The Company issued the second $250,000 convertible note on February 16, 2017. This note is convertible at a conversion price of the lesser of $2.50 or 65% of the average of the three lowest 10 trading days prior to the conversion. An aggregate total of $409,416 of this note was bifurcated with the embedded conversion option recorded as a derivative liability at fair value. As of September 30, 2017, the Company recorded accrued interest of $15,548 for this note and the entire balance of $250,000 under this note is outstanding.

 

August 10, 2016 Consulting Agreement

 

On August 10, 2017, the Company entered into an agreement, retroactive to May 16, 2017, with the Consultant, pursuant to which the Consultant agreed to provide certain consulting and business advisory services in exchange for a $310,000 junior subordinated convertible note. The note accrues interest at a rate of 10% per annum and is convertible into common stock at the lesser of $1.50 or 65% of the three lowest trades in the ten trading days prior to the conversion. The note was fully earned upon signing the agreement and matures on August 10, 2019. This note may not be prepaid without the written consent of the Consultant. The Company accrued $155,000 related to this expense at June 30, 2017 and recorded the remaining $155,000 related to this expense in the three months ended September 30, 2017. Upon an event of default, principal and accrued interest will become immediately due and payable under the Consulting Note. Additionally, upon an event of default the note would accrue interest at a default interest rate of 18% per annum or the highest rate of interest permitted by law. The agreement had a three-month term and expired on August 16, 2017. An aggregate total of $578,212 of this note was bifurcated with the embedded conversion option recorded as a derivative liability at fair value (See Note 10).

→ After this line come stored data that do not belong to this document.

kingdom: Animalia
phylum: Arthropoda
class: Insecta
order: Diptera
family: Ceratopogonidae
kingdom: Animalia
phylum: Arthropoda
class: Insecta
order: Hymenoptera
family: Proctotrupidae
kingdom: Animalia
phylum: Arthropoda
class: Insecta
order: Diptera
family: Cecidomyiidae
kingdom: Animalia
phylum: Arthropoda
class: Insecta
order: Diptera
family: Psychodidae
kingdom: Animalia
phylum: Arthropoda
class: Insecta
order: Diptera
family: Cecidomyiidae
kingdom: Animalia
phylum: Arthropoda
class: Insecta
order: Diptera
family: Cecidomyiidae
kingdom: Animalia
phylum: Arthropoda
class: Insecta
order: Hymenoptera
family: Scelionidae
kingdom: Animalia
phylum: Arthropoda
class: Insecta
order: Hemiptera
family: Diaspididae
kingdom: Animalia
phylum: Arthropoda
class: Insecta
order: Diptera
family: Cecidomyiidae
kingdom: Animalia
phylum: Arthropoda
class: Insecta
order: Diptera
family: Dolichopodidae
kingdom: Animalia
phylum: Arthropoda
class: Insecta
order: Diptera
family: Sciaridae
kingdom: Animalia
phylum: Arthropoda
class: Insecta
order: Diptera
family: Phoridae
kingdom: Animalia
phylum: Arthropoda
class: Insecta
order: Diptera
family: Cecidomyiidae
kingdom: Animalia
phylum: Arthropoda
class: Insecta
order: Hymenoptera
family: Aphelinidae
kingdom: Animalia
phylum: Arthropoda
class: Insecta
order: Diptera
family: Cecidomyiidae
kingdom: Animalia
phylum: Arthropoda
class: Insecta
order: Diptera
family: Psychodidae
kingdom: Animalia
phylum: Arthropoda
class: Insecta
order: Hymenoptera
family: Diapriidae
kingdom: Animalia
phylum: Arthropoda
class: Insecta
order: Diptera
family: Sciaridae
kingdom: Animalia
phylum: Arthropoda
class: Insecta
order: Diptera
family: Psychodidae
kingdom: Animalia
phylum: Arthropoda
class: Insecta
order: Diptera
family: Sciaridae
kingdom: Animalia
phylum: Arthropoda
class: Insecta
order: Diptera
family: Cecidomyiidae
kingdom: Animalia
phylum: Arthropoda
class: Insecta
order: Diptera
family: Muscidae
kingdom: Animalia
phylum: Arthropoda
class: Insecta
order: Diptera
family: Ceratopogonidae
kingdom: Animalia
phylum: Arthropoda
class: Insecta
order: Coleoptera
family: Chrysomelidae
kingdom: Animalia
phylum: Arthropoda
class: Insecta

The Company has recorded accrued interest for this note of $4,416 as of September 30, 2017. Total principal outstanding under this note as of September 30, 2017 was $310,000.

 

The Company recorded $310,000 of debt discounts related to the above note issuances during the three months ended September 30, 2017. The debt discounts are being amortized over the term of the debt.

 

Amortization of all debt discounts for the three months ended September 30, 2017 and 2016 was $147,677 and $444,835, respectively.

 

See Note 11 – Subsequent Events for information about financing post September 30, 2017.